▶ [RECORD SET]
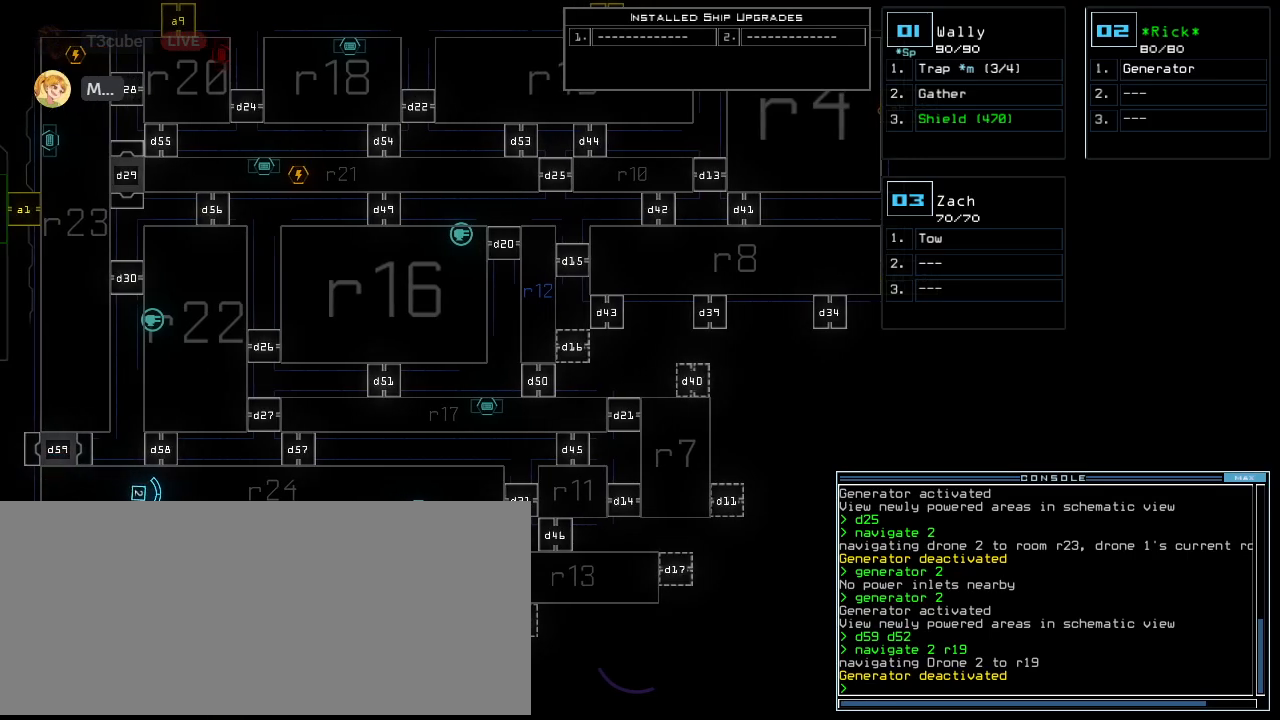
{"keys": ["6"], "events": []}
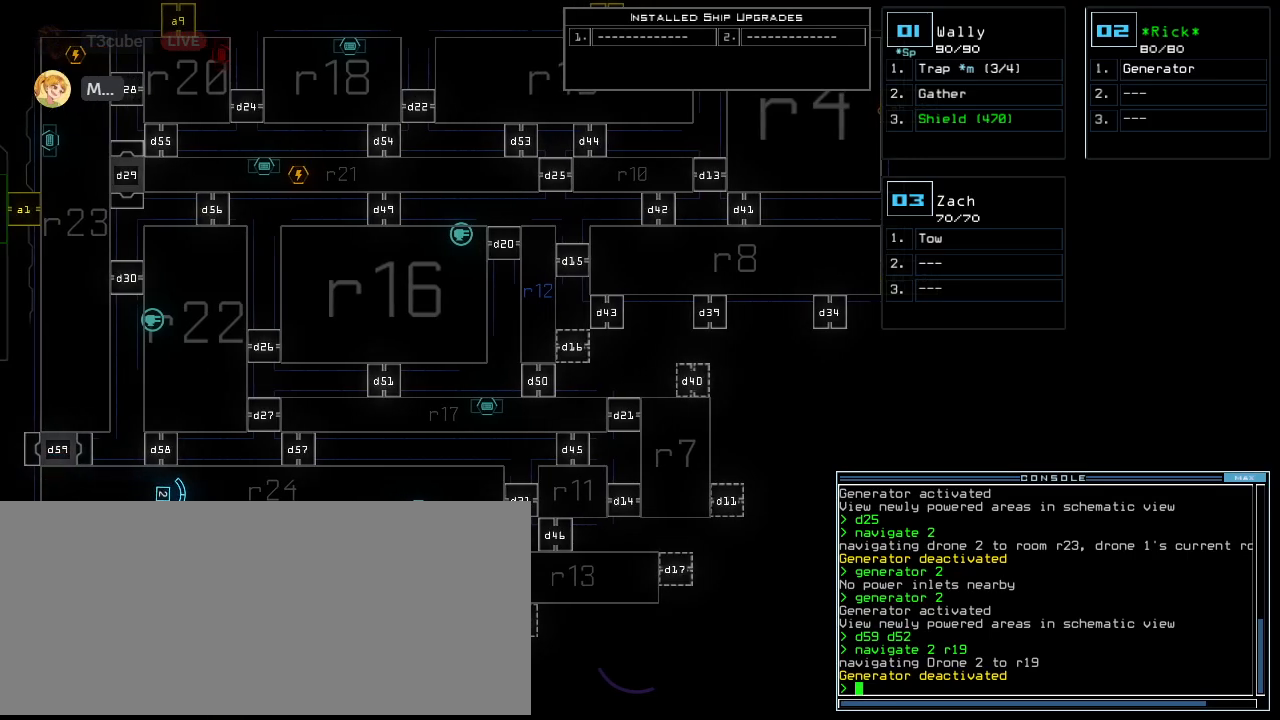
{"keys": ["6"], "events": []}
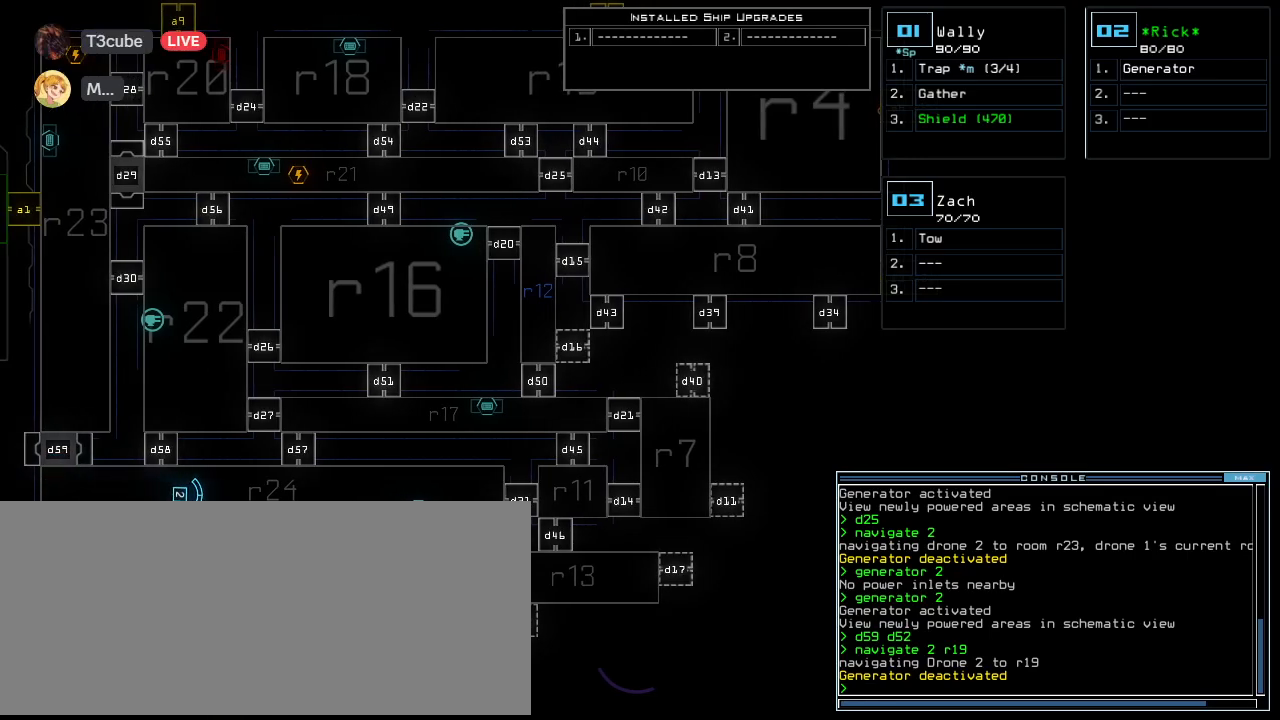
{"keys": ["6"], "events": []}
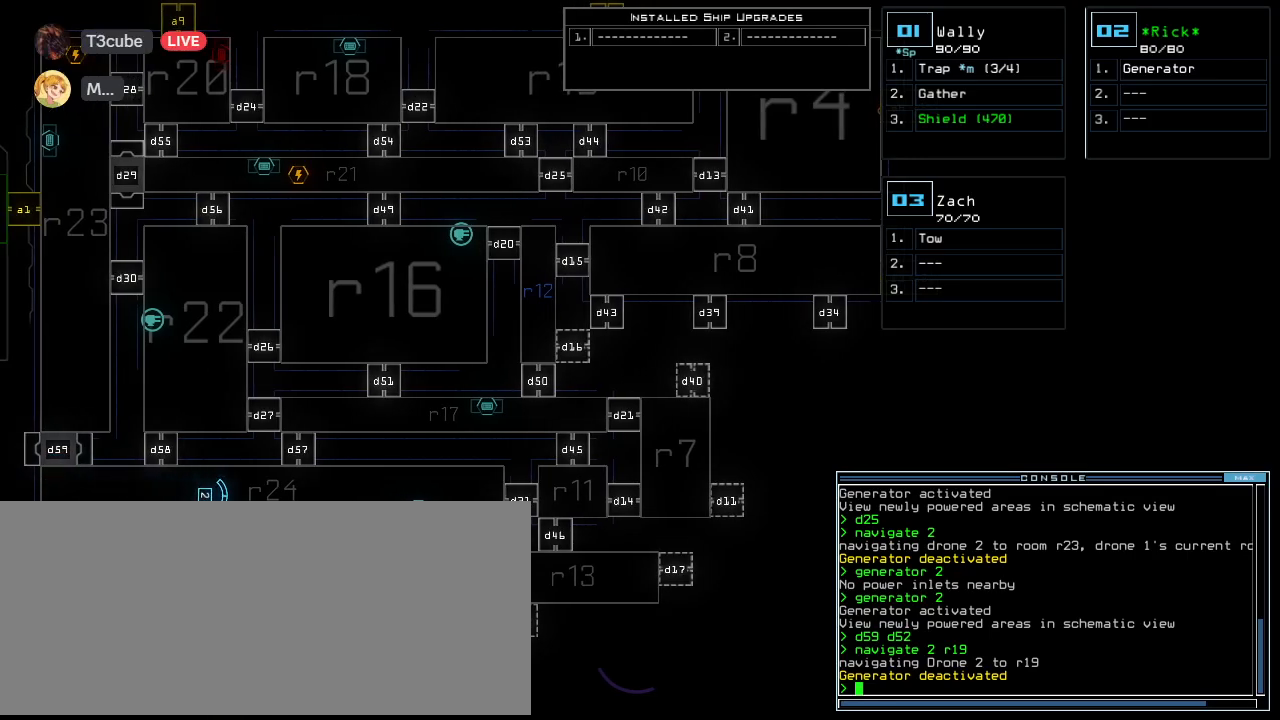
{"keys": ["6"], "events": []}
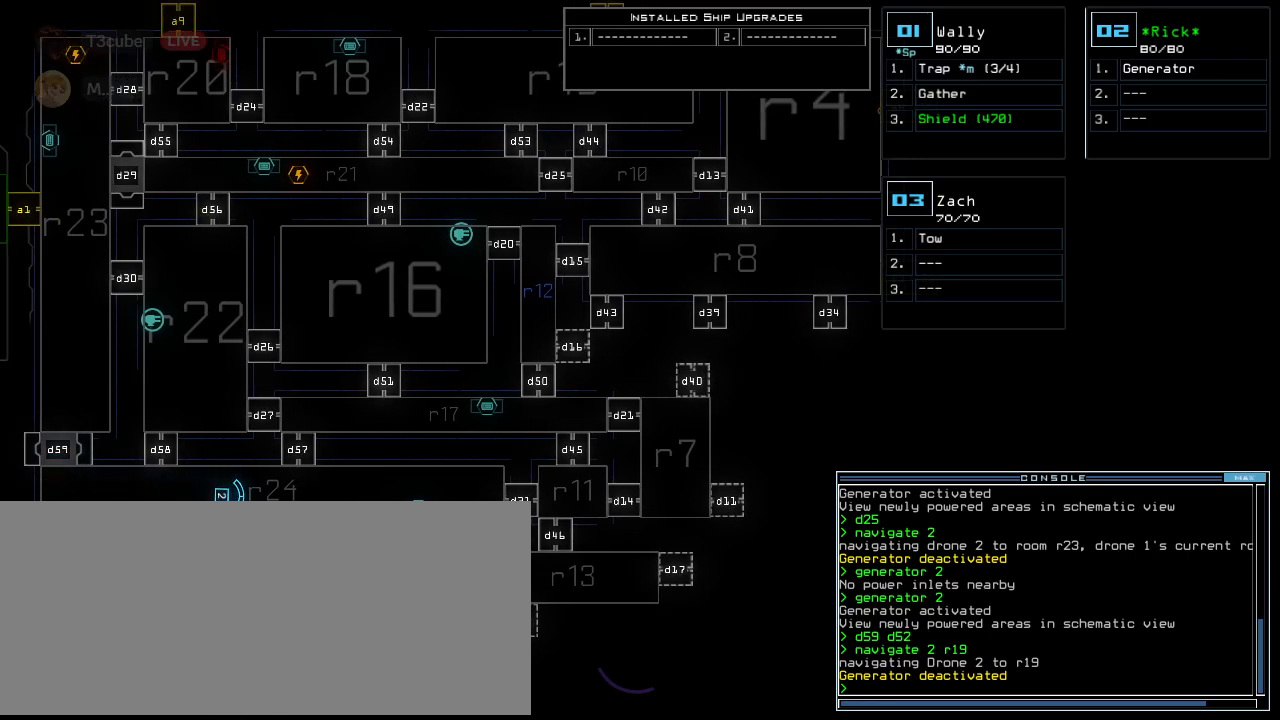
{"keys": ["6"], "events": []}
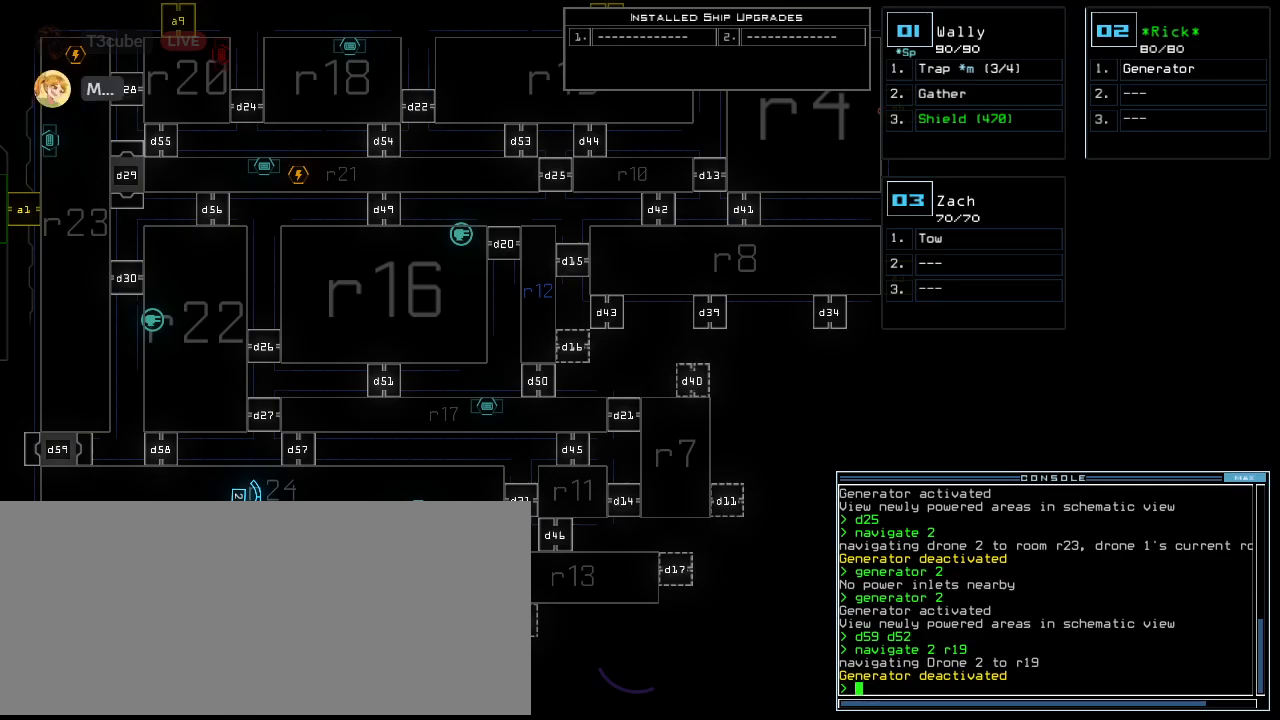
{"keys": ["6"], "events": []}
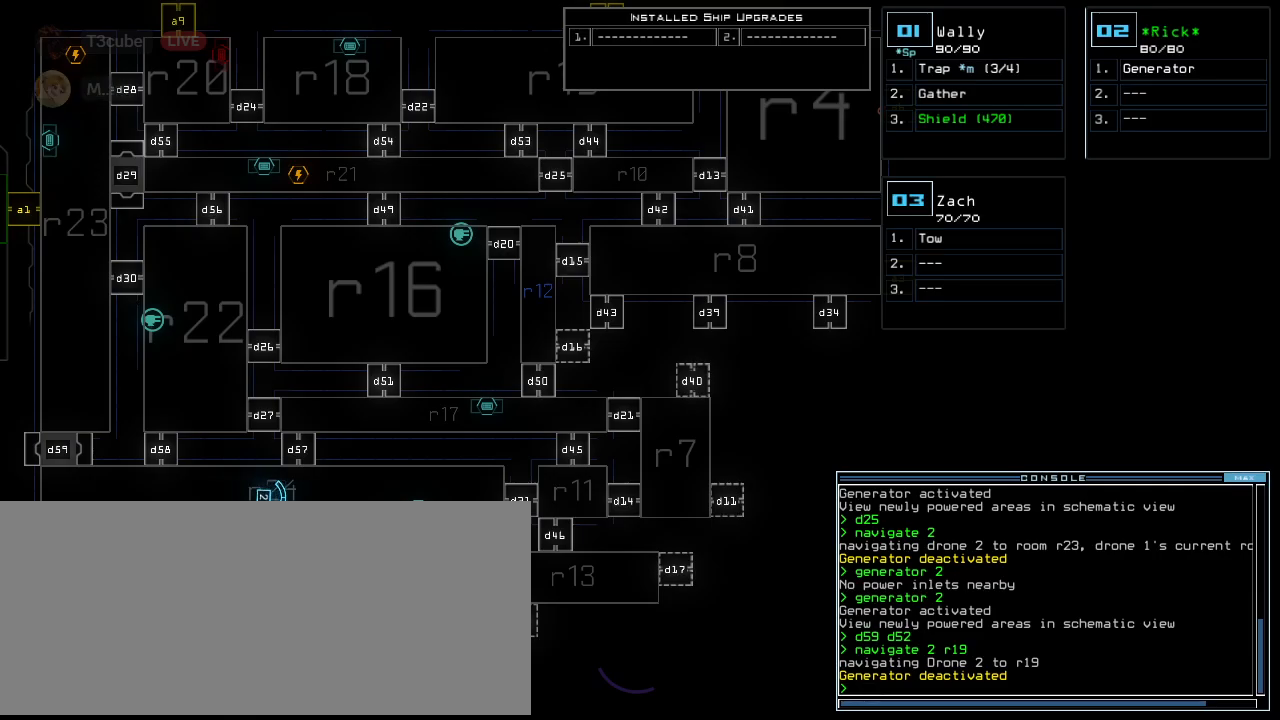
{"keys": ["6"], "events": []}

▶ [ABOUT THIS EXERCISE] Copy the records above exactly. Do not carry any picture into the copy.

▶ [RESPONSE TO THIS TASK]
{"keys": ["6"], "events": []}
{"keys": ["6"], "events": []}
{"keys": ["6"], "events": []}
{"keys": ["6"], "events": []}
{"keys": ["6"], "events": []}
{"keys": ["6"], "events": []}
{"keys": ["6"], "events": []}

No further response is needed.